Tuesday, November 19, 2013

The time I got hazed in the tropics

 One of the best things that I feel going abroad has given me is the opportunity to meet a variety of people who I would never have encountered otherwise. One of these people is a guy I met in one of my classes named Az Gallagher.

Meet Az

Az grew up in a fairly rural part of Australia called Innisfail, Queensland. His mom's side of the family are commercial fishermen and his dad's side owns one of the largest banana plantations in Australia. After years of stereotyping Australians due to being an avid Steve Irwin fan, I had finally met the croc-hunting jungle-loving Aussie I had spent so many years envisioning.

To put things in perspective: On a Saturday morning, you can find me sipping my caramel machiatto and writing, which is something that yes, I do for fun. In contrast, Az is more than likely out in the middle of the ocean spearing 20 pound fish and catching more lobster than you would even know what to do with. His all too Australian lifestyle has even landed him a TV series with his friend Jack. The series captures the various ridiculous things they do across the country such as swimming with whales, putting their lives in danger on the reg, and catching monster-sized fish.


When I had a free week at the end of my time in Australia, Az was nice enough to invite me up to his house in Innisfail. He and his family were excited to show me what life was like for them up in the tropics.


Our journey started out with a 20 hour car trip from Brisbane to Innisfail with me, Az, and his mother Tracey who flew down to help us with the drive up. I was really hoping his mom and I were going to get along seeing as we were going to practically be sitting on top of one another in the front of an un-airconditioned car for the next 20 hours, but turns out I needn't have worried. You automatically have a special bond with someone after having to pee on the side of the road together because Az declared a spare patch of grass he found a good enough restroom for his female companions. The 18 wheelers were real fans of ours.


5 AM Departure


Fortunately, after only approximately 3 break-down scares, we made it to Innisfail. 



A brief reflection: Up until this point, I liked to think of myself as a decently outdoorsy girl. I enjoy hiking, taking long scenic walks through the forest and along the beach, and I've even found myself on top of a mountain or two.



Flash forward to my week in Innisfail: I am sitting in a boat in the middle of the Great Barrier Reef, there is a 20 pound dead fish spewing blood at my feet as I'm huddled in a corner of the boat farthest away from the fish, all while watching Az's brother rip a lobster's head off. I was considering jumping in and snorkeling until Az's grandfather earlier that morning had made sure to inform me that the sharks prefer female meat, and that the American ones were usually the unluckiest. 



This being said, all images of me basking on a beach tanning to the point of ethnic change died with the fish's last flop. Adventurous outdoorsy me turned into a suburban princess as nature became all too real.

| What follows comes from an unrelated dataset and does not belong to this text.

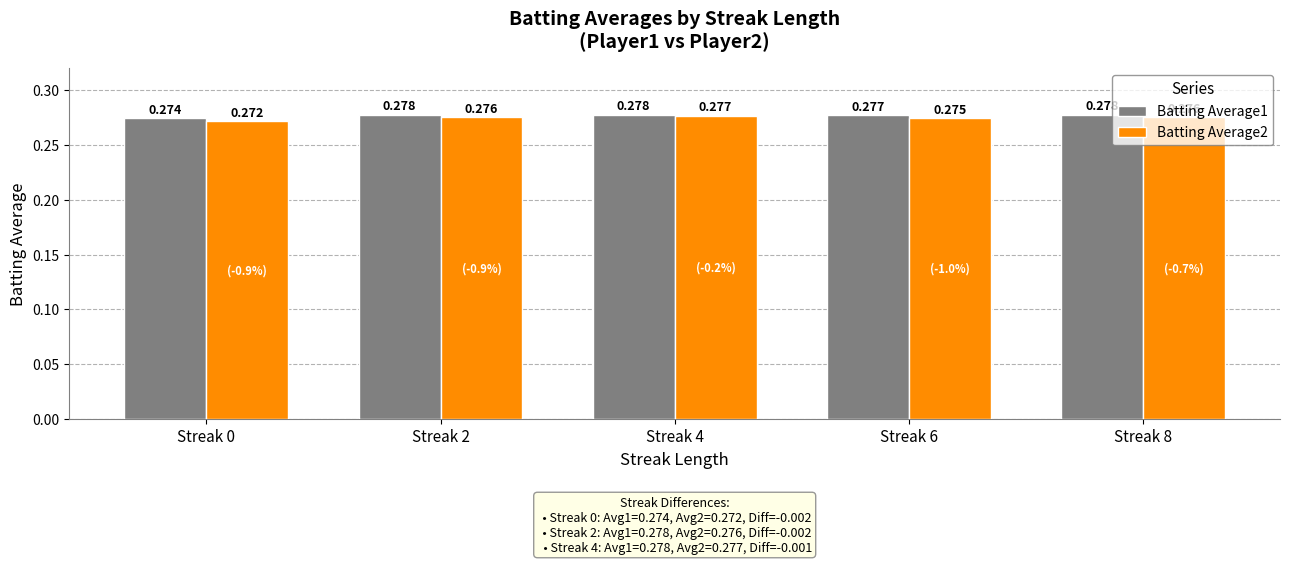

List the labels in order of Batting Average2 value, smallest first.

Streak 0, Streak 6, Streak 2, Streak 8, Streak 4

Honestly, why do you keep staring at me



My week was characterized by moments like these as I got a taste of what life was like for the real outdoorsman of the world. The Gallagher's had every fruit you could ever hope for growing in their backyard, along with chickens that provided fresh eggs every day. Most meals were freshly caught and picked, which was fortunate for me because I quickly lost the few pounds my discovery of Australian chocolate had put on.

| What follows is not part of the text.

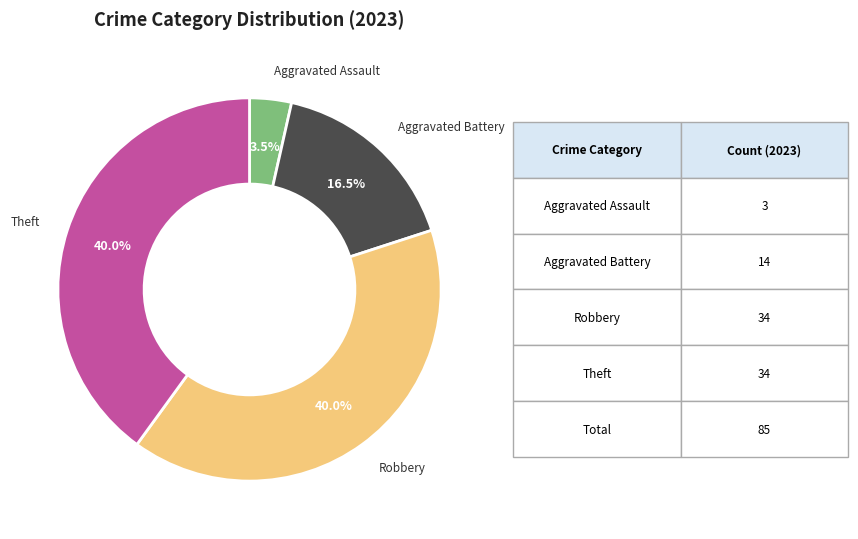

Does any single category account for the majority?

No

The only other major princess incident I dealt with consisted of the internal freakouts that ensued during my visit to the banana plantation. Innisfail's croc population has apparently exploded, so this knowledge mixed with the fact that half of the animals on the continent are deadly made it so that I was convinced I was going to get bitten or eaten at every turn. I was in a constant state of padding down my body to check for any rogue insects or tics that could have landed on me from the trees, grass, and general nature surrounding me. I additionally did routine poison Ivy checks even though they literally don't have it in Northern Queensland. 


I was doing a pretty good job at keeping my cool at least outwardly until gravity brought me down  and I face planted on some slippery wet rocks by a stream. At this point, I spiraled into a series of internal self diagnoses consisting of about 10 different infections contracted by insect bites. 

5 days later with my health still in tact, I can now confirm that there was absolutely nothing to worry about and that I'm a drama queen (typical). It was an amazing day, and Az showed me around acres of farm, forest, and beauty. 



ATVing through the plantation 


Apart from the dead marine-life overload, the Gallagher's showed me an absolutely amazing time, and it is an experience I'm confident can never be replicated. Some other highlights of my stay are getting to go to a deserted sand kay out in the middle of the ocean, swimming with a shark, seeing an amazing concert by Busby Marou, and having frequent fires/picnics on the beach. 

Deserted Sand Kay




I should win an award for holding that thing

Sunrise
Getting to take a look into the lives of a family completely different than my own was definitely one of my most interesting and enjoyable abroad experiences.